Graphical information requires a lot of storage resources, and the main task is to learn how to compress images without losing quality.
Computer Vision Laboratory Solution
A group of researchers from the Swiss Computer Vision laboratory offered a way to process images and video, allowing to significantly reduce the amount of memory required for storing graphical information. They reported that this approach is intended for images with a small bit rate (the number of bits for storing one pixel of the image) and can save up to 67% of memory compared to the BPG method.
Developers decided not to store the entire image, but only the most significant parts of it. The rest will be reconstructed when data is extracted.
For example, if we are watching a video with a walking person, we primarily focus on that person. The background does not really matter if there is nothing extraordinary.
Generation of insignificant areas cannot occur from scratch. To do this, a map of semantic marks is created from the original image. It notes that in one part of the image, for example, green foliage is located, in other part — asphalt, etc.
A solution became possible due to the use of deep neural networks (DNNs) as image compression systems. We are faced with them searching for information and translating the text using Google and Yandex.
GANs Modes of Operation
Generative adversarial networks (GANs) developed in the Computer Vision laboratory can work in two modes:
a) global generative compression (GC);
b) selective generative compression (SC).
In the scheme, the original image is designated as x, and the map of semantic marks is s.
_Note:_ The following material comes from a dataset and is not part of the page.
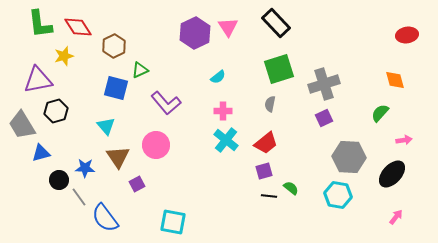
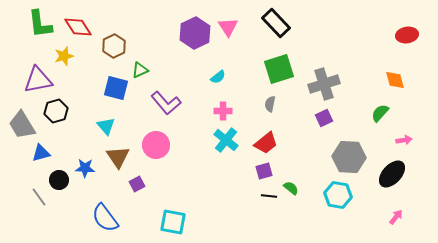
gray line at (79, 197): moved 40 px left
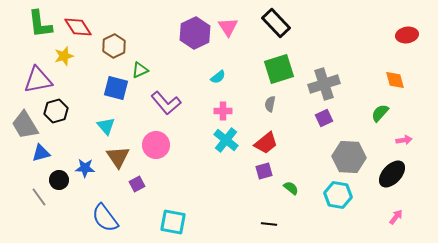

In the GC mode, the semantic map can be used optionally. In the SC mode, its application is compulsory.
Other marks on the diagram:
- E — image encoder;
- w — image code;
- w(^) — the code after the quantization procedure (the second level of discretization of information);
- G — the generator of the compressed image;
- x(^) — compressed image.
An F device is added to the SC circuit, which extracts data from the semantic map and indicates their place to the generator.
The system allows efficient processing and indexing of any compressed images.
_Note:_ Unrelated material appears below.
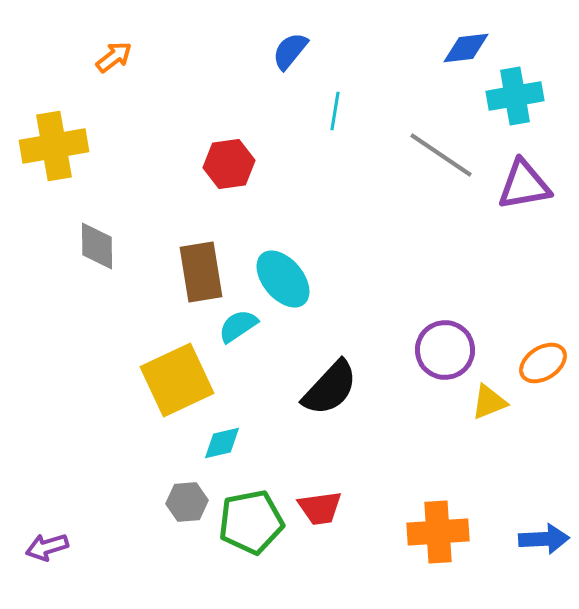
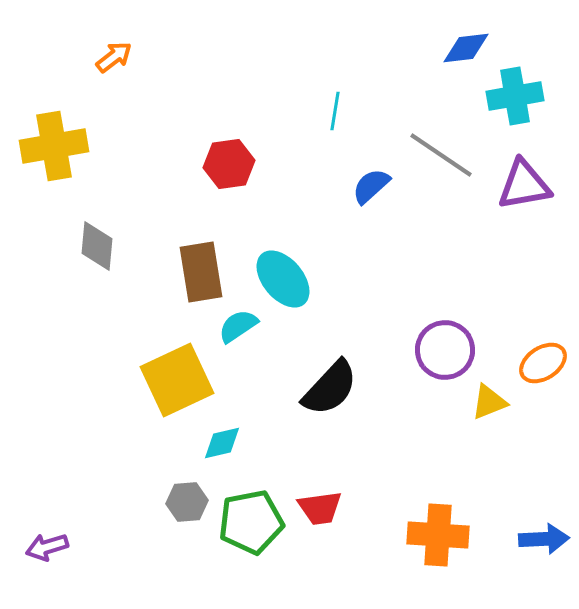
blue semicircle: moved 81 px right, 135 px down; rotated 9 degrees clockwise
gray diamond: rotated 6 degrees clockwise
orange cross: moved 3 px down; rotated 8 degrees clockwise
Serious errors in the compressed image occur at bitrates below 0.1 bit per pixel (bpp). When bpp aspires to zero, it is impossible to preserve the full content of the image.
Therefore, it is important to go beyond the standard peak-to-noise ratio (PSNR). Adversarial losses function is considered a promising tool. It is used to capture global semantic information and local texture. They allow you to obtain high-resolution images from a semantic tag map.
Two types of neural networks are used to work with this technology: autoencoders and recursive neural networks. They convert the incoming image into a bitstream, which is compressed by mathematical coding or the Huffman method. The image quality remains the same.
Generative adversarial networks (GANs) have become a popular tool for neural networks training. They allow you to create more stable and clear images in comparison with previous technologies.